> _Data_
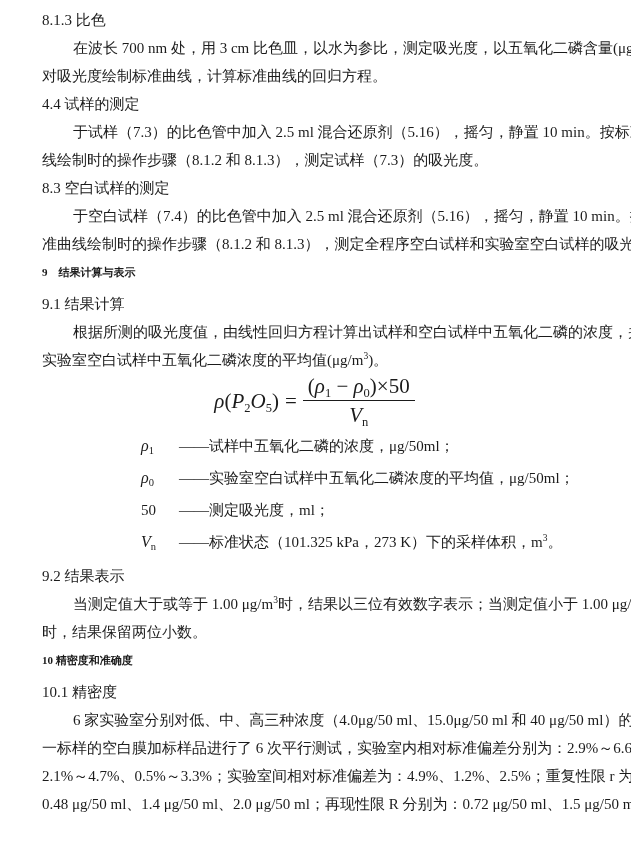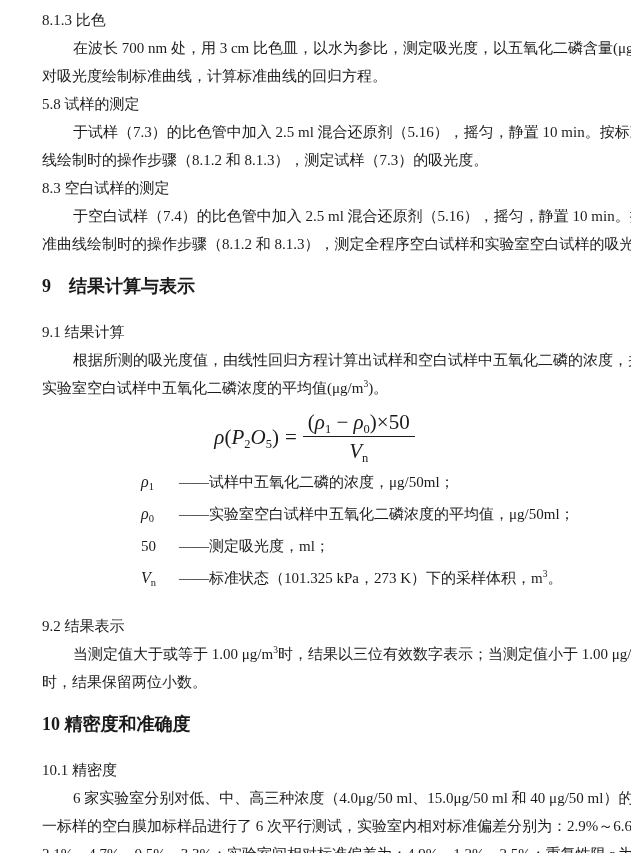"5.8 试样的测定" div.hsub { text: 5.8 -> 4.4 }
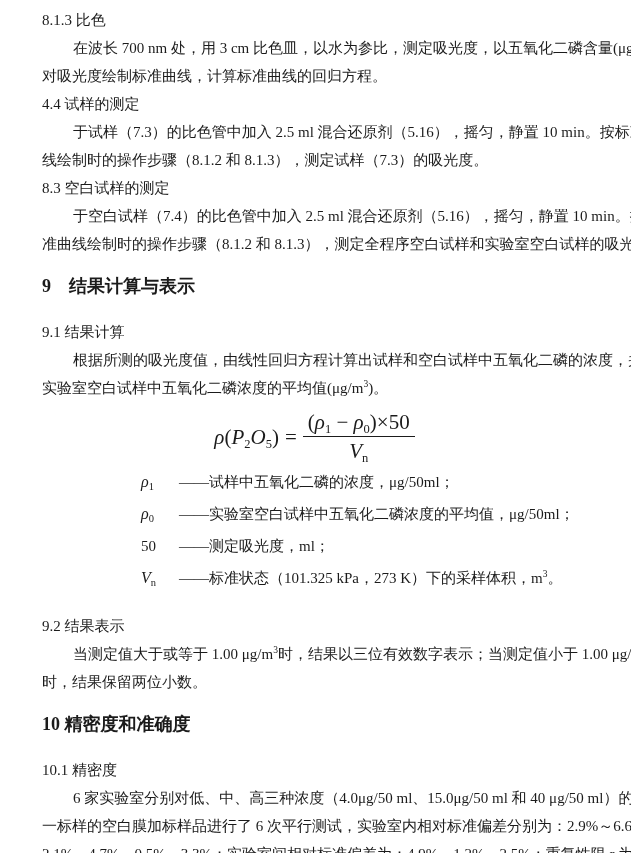"9 结果计算与表示" .hchap { font-size: 18px -> 11px; margin: 14px 0 -> 0 0 }
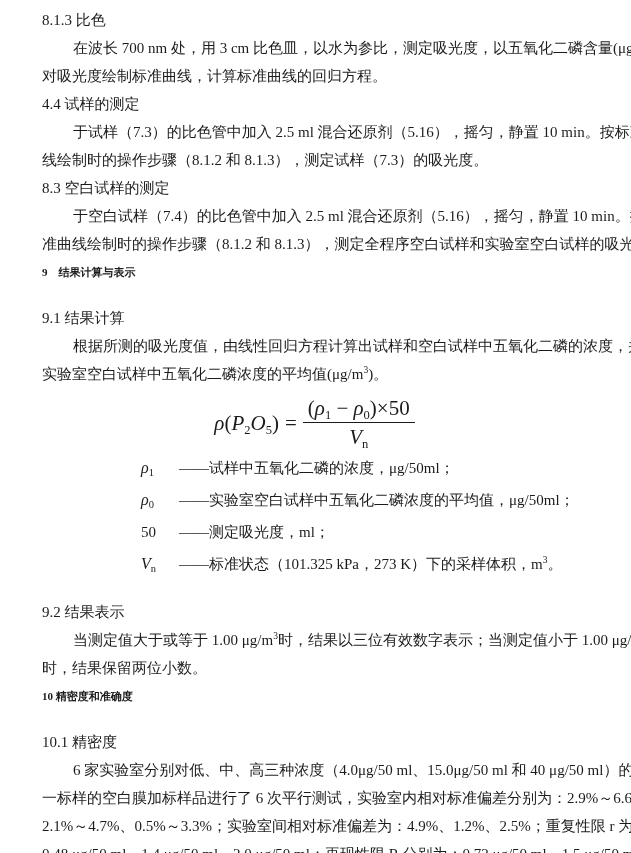"9.1 结果计算" .mt6 { margin-top: 18px -> 4px }
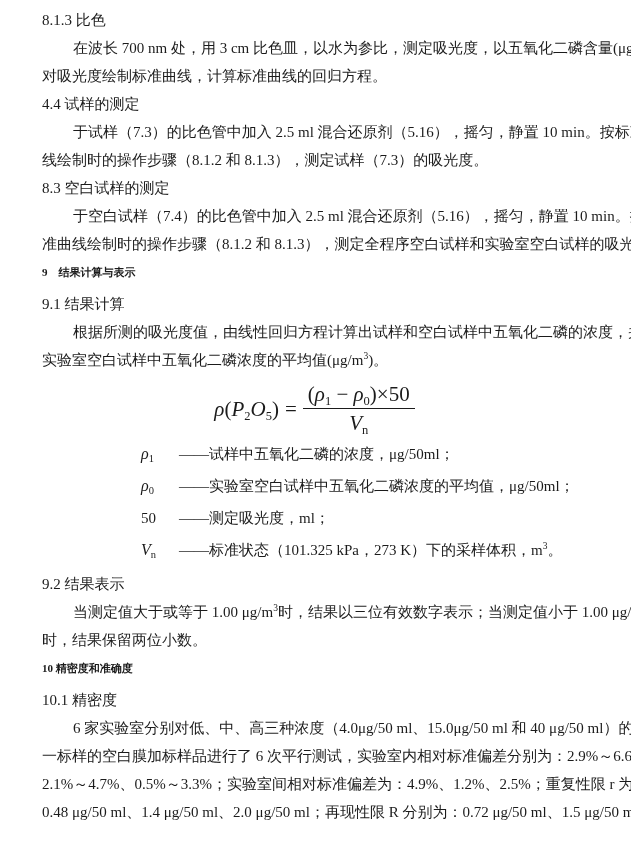"ρ(P2O5)" .formula-wrap { margin: 8px 0 2px -> 0 0 2px }
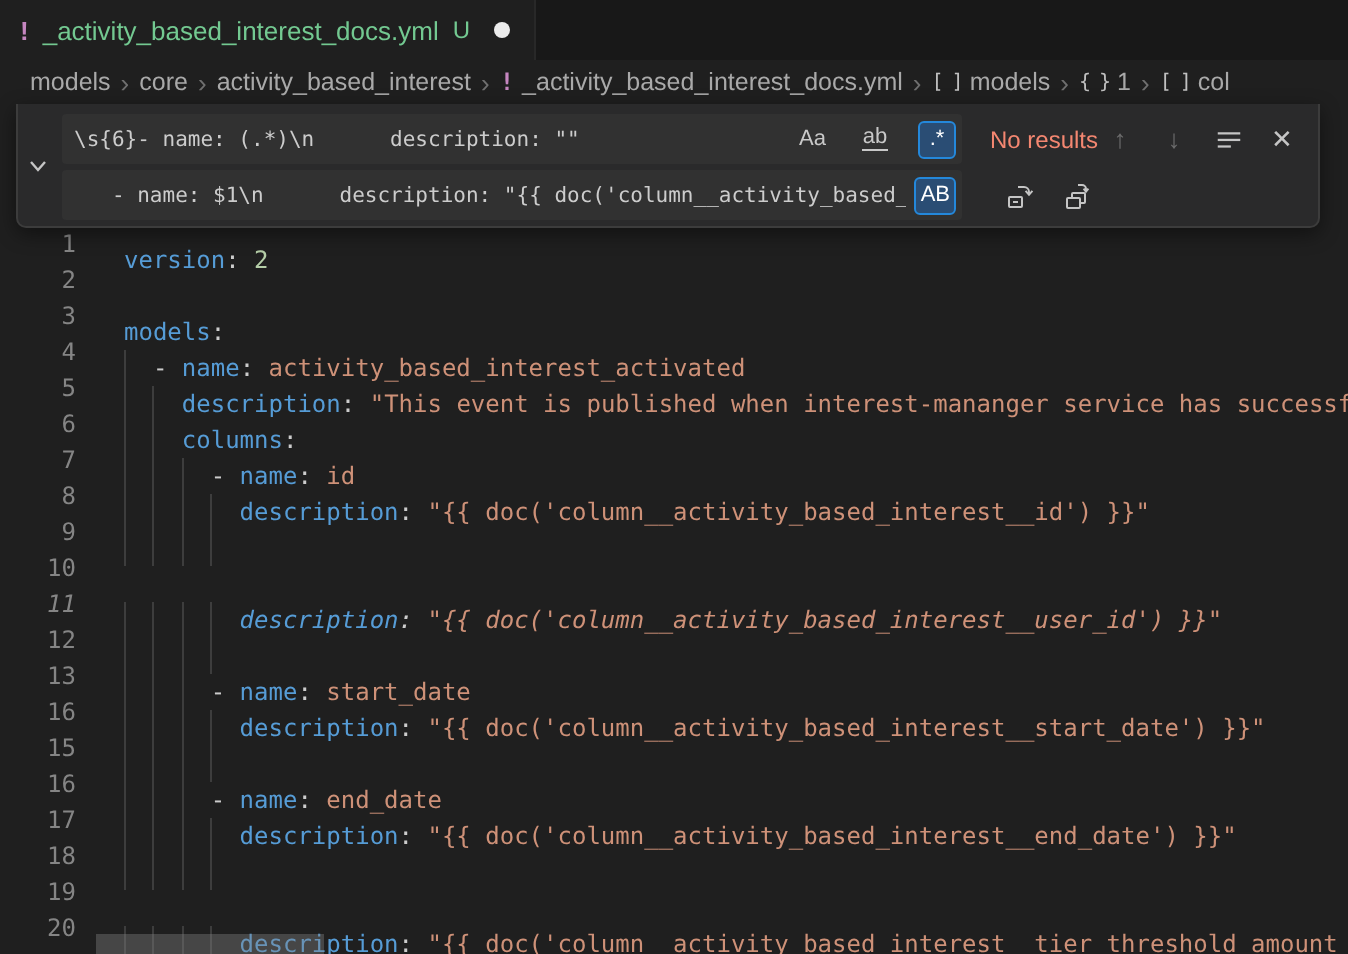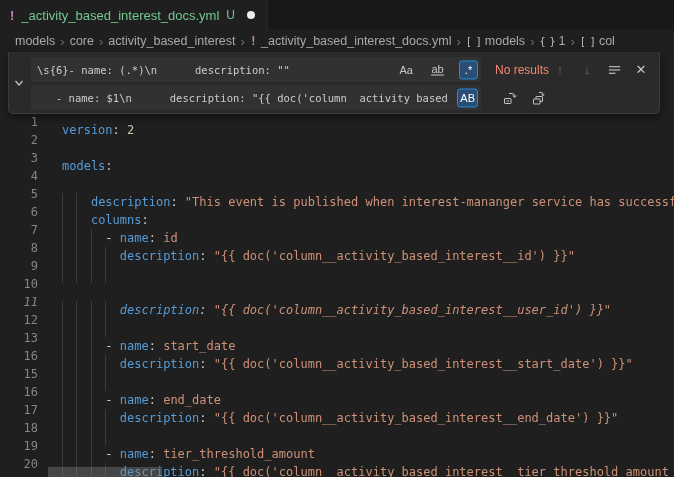"- name:" span.code-text { html: none -> <span><i></i><span> - </span><span>name</span><span>: </span><span>activity_based_interest_activated</span></span> }
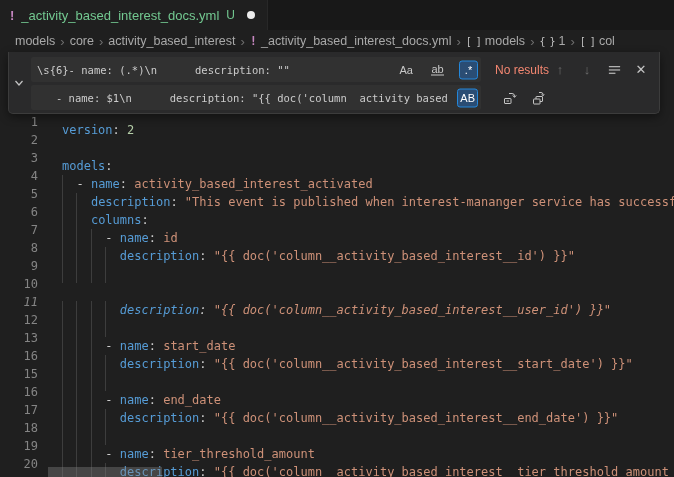"- name: tier_threshold_amount" span.code-text { html: <span><i></i><i></i><i></i><span> - </span><span>name</span><span>: </span><span>tier_threshold_amount</span></span> -> none }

> _About this task_
Retype the entire listing exactly as it appears, dropping only the pictures.

> _Exercise answer_
"5.8 试样的测定" div.hsub { text: 5.8 -> 4.4 }
"9 结果计算与表示" .hchap { font-size: 18px -> 11px; margin: 14px 0 -> 0 0 }
"9.1 结果计算" .mt6 { margin-top: 18px -> 4px }
"ρ(P2O5)" .formula-wrap { margin: 8px 0 2px -> 0 0 2px }
"- name:" span.code-text { html: none -> <span><i></i><span> - </span><span>name</span><span>: </span><span>activity_based_interest_activated</span></span> }
"- name: tier_threshold_amount" span.code-text { html: <span><i></i><i></i><i></i><span> - </span><span>name</span><span>: </span><span>tier_threshold_amount</span></span> -> none }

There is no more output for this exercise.